──────── Extract provided
That said, Thursday is constantly updating and upgrading their boots and their last may change. Honestly, it’s something that’s a bit frustrating as a reviewer. For now, the last is a bit narrow and I’d go true to size.
This rugged leather is also stiffer than the Thursday Chrome I got my Captains in. That’s not to say I had a nightmarish break in, but it did take a few days to soften up. But I wouldn’t expect much less from a leather this tough.
Another thing is that this shoe doesn’t have that sneaker like, EVA comfort strip you get in the Captain. That doesn’t make it uncomfortable, it just feels more like a traditional boot in that regard. That said, it does still have poron so it’s certainly better at softness and shock absorption than a lot of its competitors, especially the Iron Ranger and Chippewa’s Service Boot, which feel like you’re walking on hardwood.
────────────────
──────── Entries shown
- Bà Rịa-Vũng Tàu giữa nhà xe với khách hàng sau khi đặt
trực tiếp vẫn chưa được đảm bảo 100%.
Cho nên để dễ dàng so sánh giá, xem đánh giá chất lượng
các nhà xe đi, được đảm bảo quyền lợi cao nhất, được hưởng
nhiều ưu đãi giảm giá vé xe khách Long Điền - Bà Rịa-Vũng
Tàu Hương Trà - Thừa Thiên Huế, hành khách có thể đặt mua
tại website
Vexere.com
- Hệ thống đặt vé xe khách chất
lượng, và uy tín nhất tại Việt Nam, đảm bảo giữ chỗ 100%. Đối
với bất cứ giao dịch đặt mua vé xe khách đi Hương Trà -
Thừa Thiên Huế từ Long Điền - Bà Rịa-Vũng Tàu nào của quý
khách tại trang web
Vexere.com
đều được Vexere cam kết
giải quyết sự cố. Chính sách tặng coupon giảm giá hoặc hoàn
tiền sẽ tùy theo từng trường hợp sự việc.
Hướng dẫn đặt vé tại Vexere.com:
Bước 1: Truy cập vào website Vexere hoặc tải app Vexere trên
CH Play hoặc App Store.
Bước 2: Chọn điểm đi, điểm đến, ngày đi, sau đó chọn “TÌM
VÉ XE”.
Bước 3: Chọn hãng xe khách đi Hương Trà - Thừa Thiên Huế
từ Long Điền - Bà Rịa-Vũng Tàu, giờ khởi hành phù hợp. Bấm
────────────────
──────── Entries shown
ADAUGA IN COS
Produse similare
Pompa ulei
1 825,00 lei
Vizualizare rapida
────────────────
──────── Entries shown
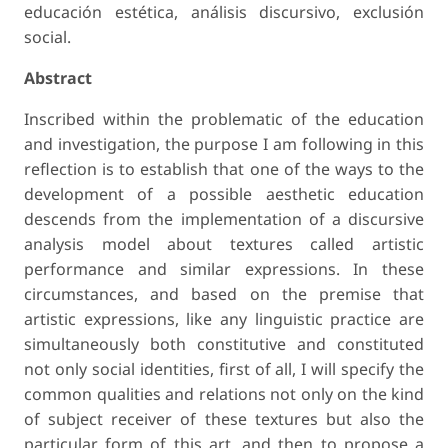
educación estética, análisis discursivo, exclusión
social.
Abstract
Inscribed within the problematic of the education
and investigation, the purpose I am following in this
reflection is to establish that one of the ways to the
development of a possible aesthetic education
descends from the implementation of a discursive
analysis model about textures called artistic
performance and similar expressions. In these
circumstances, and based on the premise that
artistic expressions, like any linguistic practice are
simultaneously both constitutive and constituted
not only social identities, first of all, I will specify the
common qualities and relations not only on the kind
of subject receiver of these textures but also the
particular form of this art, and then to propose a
────────────────
Requirement A
According to the boot review, which two competing boots feel like walking on hardwood?
Requirement B
From the records, extract every line unchanged, starting at the line containing "educación estética, análisis" and ending at the line containing "particular form of", with both of those lines included.

Written solution A
The Iron Ranger and Chippewa's Service Boot.

Written solution B
educación estética, análisis discursivo, exclusión
social.
Abstract
Inscribed within the problematic of the education
and investigation, the purpose I am following in this
reflection is to establish that one of the ways to the
development of a possible aesthetic education
descends from the implementation of a discursive
analysis model about textures called artistic
performance and similar expressions. In these
circumstances, and based on the premise that
artistic expressions, like any linguistic practice are
simultaneously both constitutive and constituted
not only social identities, first of all, I will specify the
common qualities and relations not only on the kind
of subject receiver of these textures but also the
particular form of this art, and then to propose a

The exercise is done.